Dans un tel contexte, il reviendrait au conseil d’administration de définir les stratégies acceptables et de mettre le holà aux choix trop risqués. Rappelons que dans celui de Lehman Brothers, on trouvait un amiral en retraite, une actrice et un producteur de théâtre !
La fraude toujours présente
Toutes les crises financières comportent une dimension frauduleuse. Il y a des escrocs, comme Bernard Madoff. Mais la fraude va bien au-delà. Elle est systémique.
Les financiers ne sont pas tous des malfaiteurs et encore moins des mafieux ! Mais les frontières entre le licite et l’illicite apparaissent extrêmement poreuses et les comportements transgressifs prennent plus d’importance dans les périodes de bulle. Selon le juge Jean de Maillard, ces derniers recouvrent trois modalités : l’utilisation de techniques de dissimulation comptables et d’habillages juridiques (hors bilan et paradis fiscaux) ; la multiplication des innovations financières comme outils de contournement ; et le placement dans des actifs qui ne peuvent donner les rendements recherchés que par la manipulation des lois du marché. Des manipulations des taux d’intérêt, des taux de change et de nombreuses autres variables financières que les années qui ont suivi la crise n’ont cessé de mettre en évidence. Le spécialiste britannique de la finance Robert Jenkins en a ainsi répertorié pas moins de 135 ! Et il met sa liste à jour régulièrement…
Le rôle des inégalités
Enfin, les crises financières se produisent souvent dans des périodes de fortes inégalités. Les raisons en sont multiples, mais une semble particulièrement pertinente : lorsque les riches deviennent très riches, ils gagnent – collectivement et en tant que dirigeants d’entreprises – un pouvoir politique et idéologique très important, qu’ils peuvent mettre au service de leurs intérêts et de celui de leur activité économique.
Les riches utilisent ce pouvoir de trois façons : en demandant des produits financiers à très haut rendement pour accroître encore plus leur richesse, ce qui pousse aux innovations financières ; en influant les politiques en faveur de la déréglementation afin de pouvoir prendre tous les risques qu’ils veulent (et pour diminuer leurs impôts, ce qui pose d’autres problèmes que nous ne traiterons pas ici) ; en établissant un climat intellectuel propice à la promotion de leurs intérêts, notamment du côté des économistes, comme l’a démontré explicitement le documentaire de Charles Ferguson, Inside Job. La boucle est ainsi bouclée puisqu’innovations et déréglementation sont à l’origine de la dynamique des bulles.
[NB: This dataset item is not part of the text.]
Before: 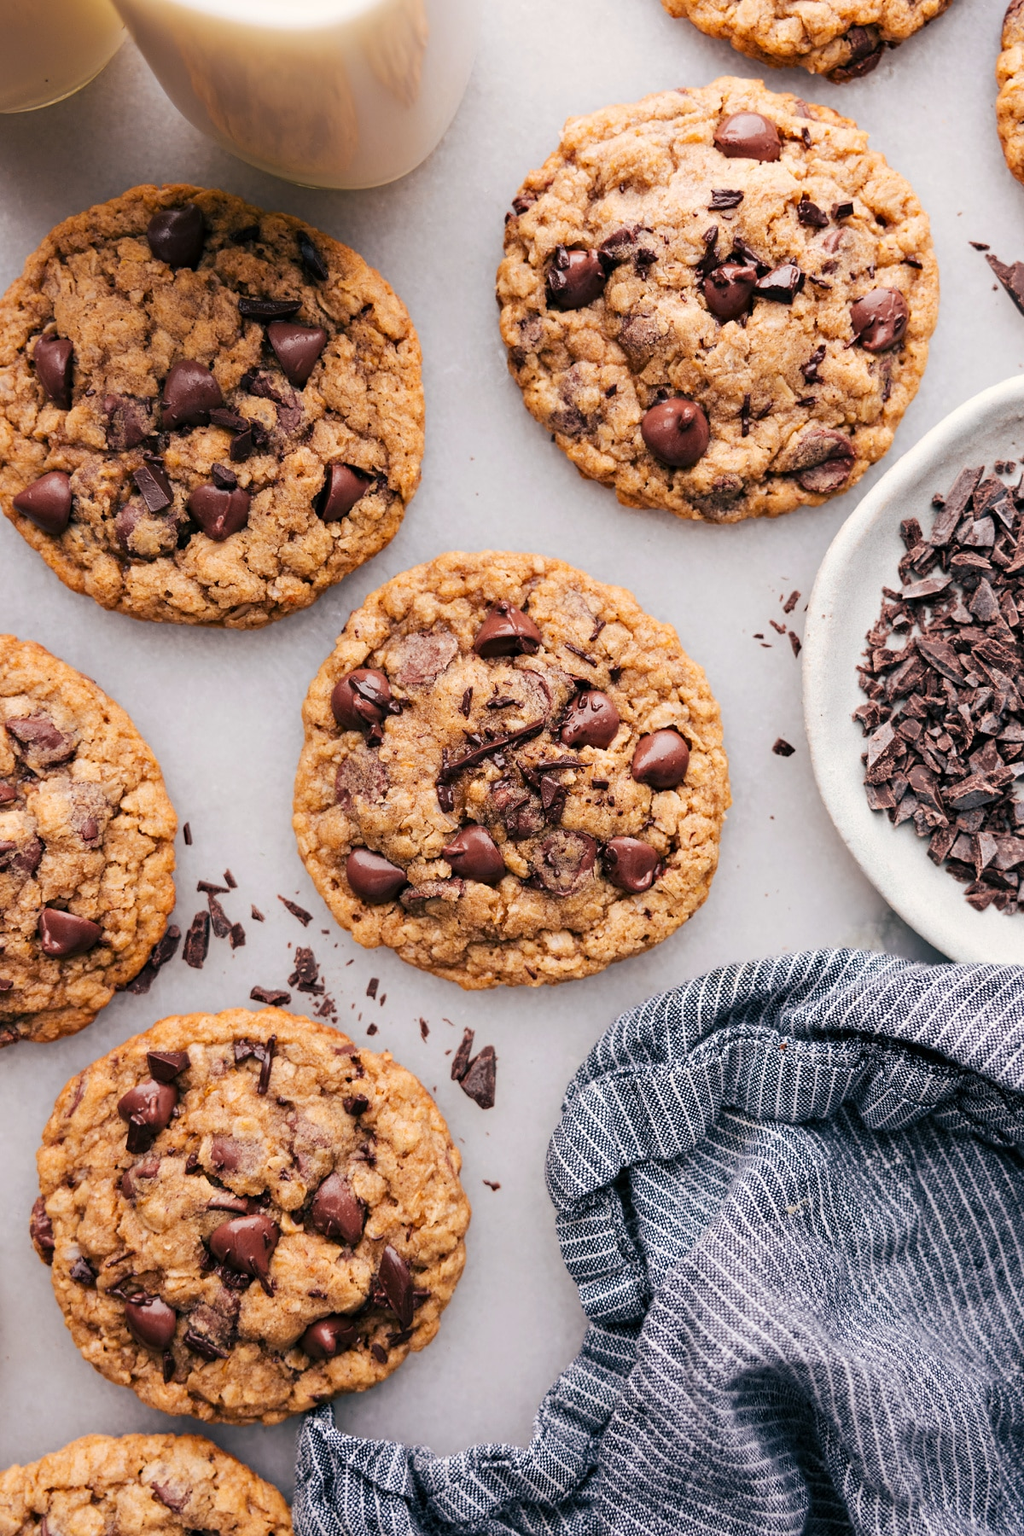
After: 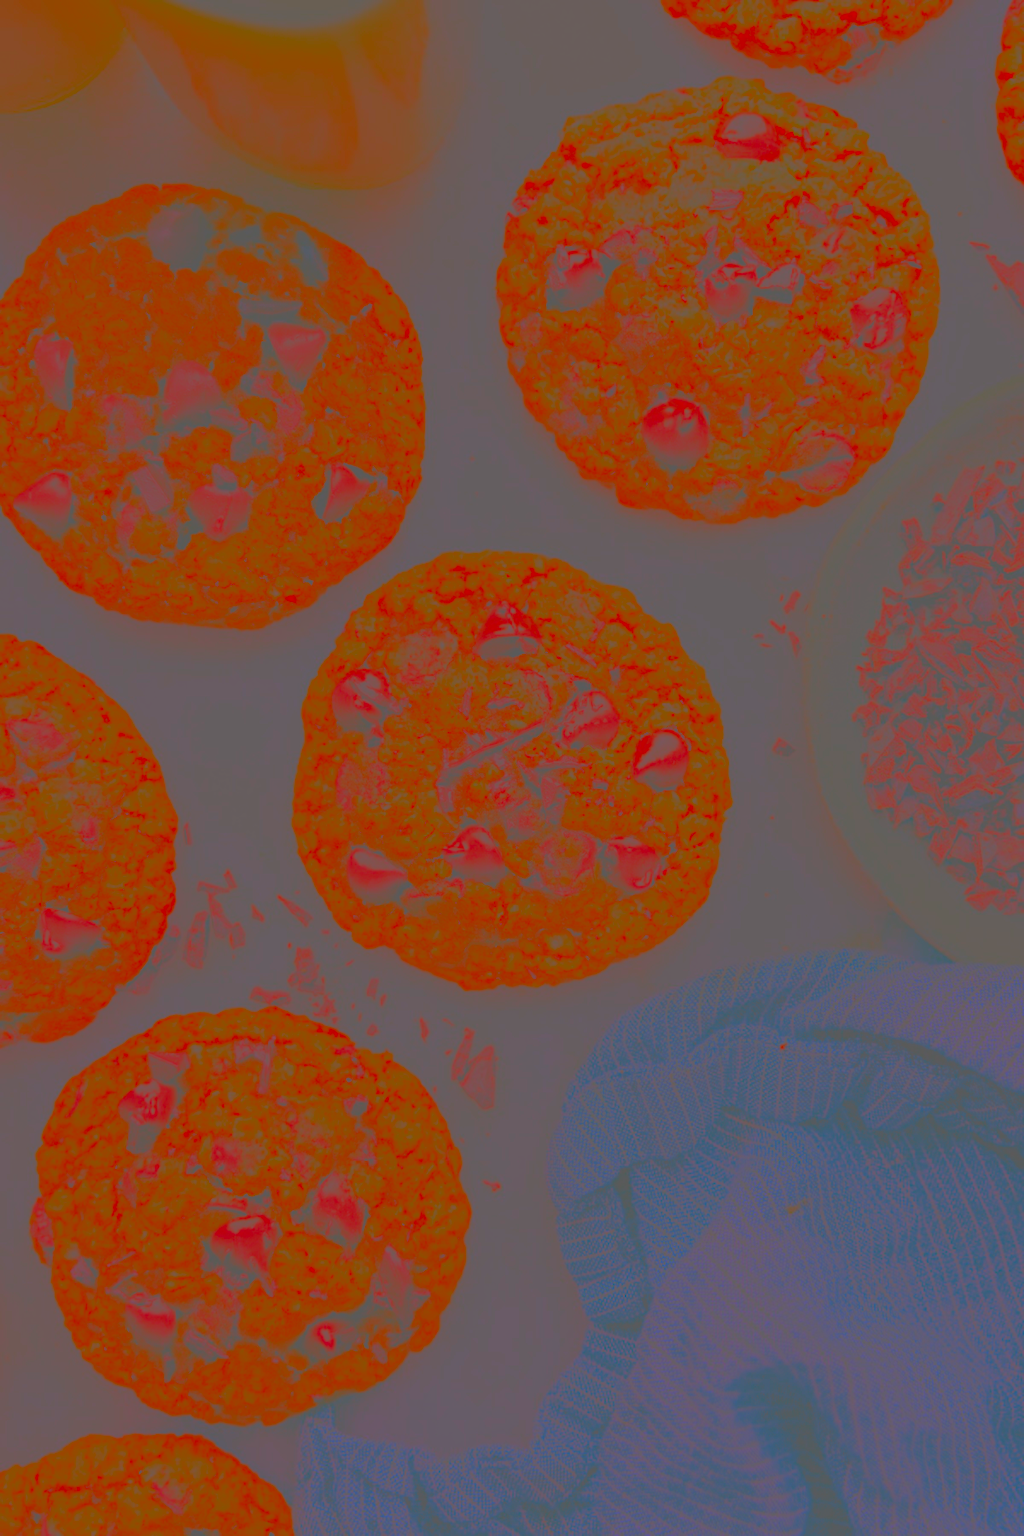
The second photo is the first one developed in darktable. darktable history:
contrast brightness saturation: contrast -0.973, brightness -0.168, saturation 0.752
Chaque crise financière est unique. Mais les grandes crises semblent suivre les mêmes chemins. Ce qui permet de définir un plan d’action pour qui souhaite les éviter : maîtriser les innovations, mettre en place un superviseur public actif, empêcher les bulles de crédit, vérifier la qualité des contrôles internes chez les acteurs de la finance, agir contre les fraudes, lutter contre les inégalités. Trop difficile ? De l’après-Seconde Guerre mondiale au début des années 1970, le monde a connu une longue période de stabilité financière. Réguler la finance, c’est possible.